Vorschlag für eine Richtlinie

Erwägung 42

 

Vorschlag der Kommission

Geänderter Text

(42) Unternehmen sollten Personen und Organisationen die Möglichkeit einräumen, Beschwerden direkt an sie richten zu können, wenn berechtigte Bedenken hinsichtlich tatsächlicher oder potenzieller negativer Auswirkungen auf die Menschenrechte und die Umwelt bestehen. Solche Beschwerden sollten beispielsweise von Gewerkschaften und anderen Arbeitnehmervertretern, die innerhalb der betreffenden Wertschöpfungskette arbeitende Einzelpersonen vertreten, sowie von Organisationen der Zivilgesellschaft, die in mit der betreffenden Wertschöpfungskette in Zusammenhang stehenden Bereichen tätig sind, vorgebracht werden können, wenn sie Kenntnis von potenziellen oder tatsächlichen negativen Auswirkungen haben.

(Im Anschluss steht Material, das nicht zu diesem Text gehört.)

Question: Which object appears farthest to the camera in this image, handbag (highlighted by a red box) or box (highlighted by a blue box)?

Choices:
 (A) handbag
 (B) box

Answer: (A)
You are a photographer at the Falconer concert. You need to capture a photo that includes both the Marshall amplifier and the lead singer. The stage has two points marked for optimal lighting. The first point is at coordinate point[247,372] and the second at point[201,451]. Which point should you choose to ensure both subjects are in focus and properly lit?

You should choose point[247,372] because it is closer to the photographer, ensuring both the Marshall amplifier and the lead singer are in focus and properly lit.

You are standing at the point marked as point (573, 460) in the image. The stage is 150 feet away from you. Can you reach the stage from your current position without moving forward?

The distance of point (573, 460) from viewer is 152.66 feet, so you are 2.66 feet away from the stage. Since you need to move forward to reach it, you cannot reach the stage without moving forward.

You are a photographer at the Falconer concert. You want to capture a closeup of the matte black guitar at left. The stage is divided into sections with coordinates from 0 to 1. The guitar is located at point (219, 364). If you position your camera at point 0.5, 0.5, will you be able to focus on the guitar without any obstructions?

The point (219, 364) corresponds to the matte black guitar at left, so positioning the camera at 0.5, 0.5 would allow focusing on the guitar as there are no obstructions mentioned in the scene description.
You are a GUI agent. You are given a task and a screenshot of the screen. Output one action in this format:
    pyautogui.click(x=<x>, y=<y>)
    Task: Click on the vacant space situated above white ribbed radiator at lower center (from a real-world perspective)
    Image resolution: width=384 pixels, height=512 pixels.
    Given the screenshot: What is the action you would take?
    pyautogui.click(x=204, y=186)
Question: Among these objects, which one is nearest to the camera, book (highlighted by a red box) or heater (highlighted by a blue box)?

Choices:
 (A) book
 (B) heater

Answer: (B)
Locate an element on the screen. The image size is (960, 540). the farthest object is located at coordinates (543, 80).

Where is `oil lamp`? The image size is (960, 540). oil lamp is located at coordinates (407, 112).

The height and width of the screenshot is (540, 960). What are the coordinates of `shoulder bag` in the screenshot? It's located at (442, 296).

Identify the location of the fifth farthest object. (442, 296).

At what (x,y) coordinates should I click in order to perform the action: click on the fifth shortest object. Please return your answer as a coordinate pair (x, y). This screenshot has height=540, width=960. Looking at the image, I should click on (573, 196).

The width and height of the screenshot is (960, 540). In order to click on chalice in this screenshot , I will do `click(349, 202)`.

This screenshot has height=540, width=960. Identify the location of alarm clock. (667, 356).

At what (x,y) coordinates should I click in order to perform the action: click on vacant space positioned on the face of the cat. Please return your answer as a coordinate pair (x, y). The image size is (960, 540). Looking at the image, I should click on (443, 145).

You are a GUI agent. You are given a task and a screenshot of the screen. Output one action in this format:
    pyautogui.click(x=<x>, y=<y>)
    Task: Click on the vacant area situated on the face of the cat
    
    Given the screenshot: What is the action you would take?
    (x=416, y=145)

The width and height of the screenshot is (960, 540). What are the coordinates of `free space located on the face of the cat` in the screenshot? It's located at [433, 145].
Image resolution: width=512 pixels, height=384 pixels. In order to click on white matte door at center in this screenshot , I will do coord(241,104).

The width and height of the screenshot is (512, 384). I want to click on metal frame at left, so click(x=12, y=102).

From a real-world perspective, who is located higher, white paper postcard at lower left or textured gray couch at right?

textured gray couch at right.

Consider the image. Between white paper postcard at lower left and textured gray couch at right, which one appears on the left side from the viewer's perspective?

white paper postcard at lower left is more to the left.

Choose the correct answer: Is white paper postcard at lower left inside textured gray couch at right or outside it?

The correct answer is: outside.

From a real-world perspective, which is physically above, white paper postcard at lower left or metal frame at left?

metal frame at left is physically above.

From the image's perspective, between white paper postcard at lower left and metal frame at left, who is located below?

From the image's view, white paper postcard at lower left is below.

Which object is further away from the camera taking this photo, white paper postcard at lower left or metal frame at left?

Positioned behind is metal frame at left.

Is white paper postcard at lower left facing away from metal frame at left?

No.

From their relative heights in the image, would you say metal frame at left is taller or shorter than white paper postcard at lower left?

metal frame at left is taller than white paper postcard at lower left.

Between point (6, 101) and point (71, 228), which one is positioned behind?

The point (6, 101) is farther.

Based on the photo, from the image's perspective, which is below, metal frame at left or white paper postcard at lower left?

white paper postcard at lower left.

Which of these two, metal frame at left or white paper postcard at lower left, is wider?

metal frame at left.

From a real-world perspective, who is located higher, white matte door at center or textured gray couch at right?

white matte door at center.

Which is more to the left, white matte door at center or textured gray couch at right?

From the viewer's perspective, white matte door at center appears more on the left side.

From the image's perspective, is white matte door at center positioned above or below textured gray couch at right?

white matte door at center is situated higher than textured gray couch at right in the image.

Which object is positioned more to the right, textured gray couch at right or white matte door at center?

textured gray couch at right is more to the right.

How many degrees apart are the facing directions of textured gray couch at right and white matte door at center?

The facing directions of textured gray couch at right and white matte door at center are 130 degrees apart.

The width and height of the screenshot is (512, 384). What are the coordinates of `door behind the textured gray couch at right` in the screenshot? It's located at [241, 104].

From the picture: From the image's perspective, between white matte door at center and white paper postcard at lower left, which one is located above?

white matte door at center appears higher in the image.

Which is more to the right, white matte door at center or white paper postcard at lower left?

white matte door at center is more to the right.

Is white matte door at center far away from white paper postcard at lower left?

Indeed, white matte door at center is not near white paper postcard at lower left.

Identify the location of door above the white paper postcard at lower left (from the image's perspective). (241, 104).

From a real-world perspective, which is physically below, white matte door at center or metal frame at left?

Die Unternehmen sollten ein Verfahren für die Bearbeitung dieser Beschwerden einrichten und Arbeitnehmer, Gewerkschaften und andere Arbeitnehmervertreter gegebenenfalls über solche Verfahren informieren. Die Inanspruchnahme des Beschwerde- und Abhilfeverfahrens sollte den Beschwerdeführer nicht daran hindern, einen gerichtlichen Rechtsbehelf einzulegen. Im Einklang mit internationalen Standards sollten Beschwerden dazu berechtigen, vom Unternehmen eine angemessene Nachverfolgung der Beschwerde zu fordern und auf geeigneter Ebene mit Vertretern des Unternehmens zusammenzutreffen, um potenzielle oder tatsächliche schwerwiegende negative Auswirkungen, die Gegenstand der Beschwerde sind, zu erörtern. Dieser Zugang sollte nicht zu unangemessenen Kontaktaufnahmen zu Unternehmen führen.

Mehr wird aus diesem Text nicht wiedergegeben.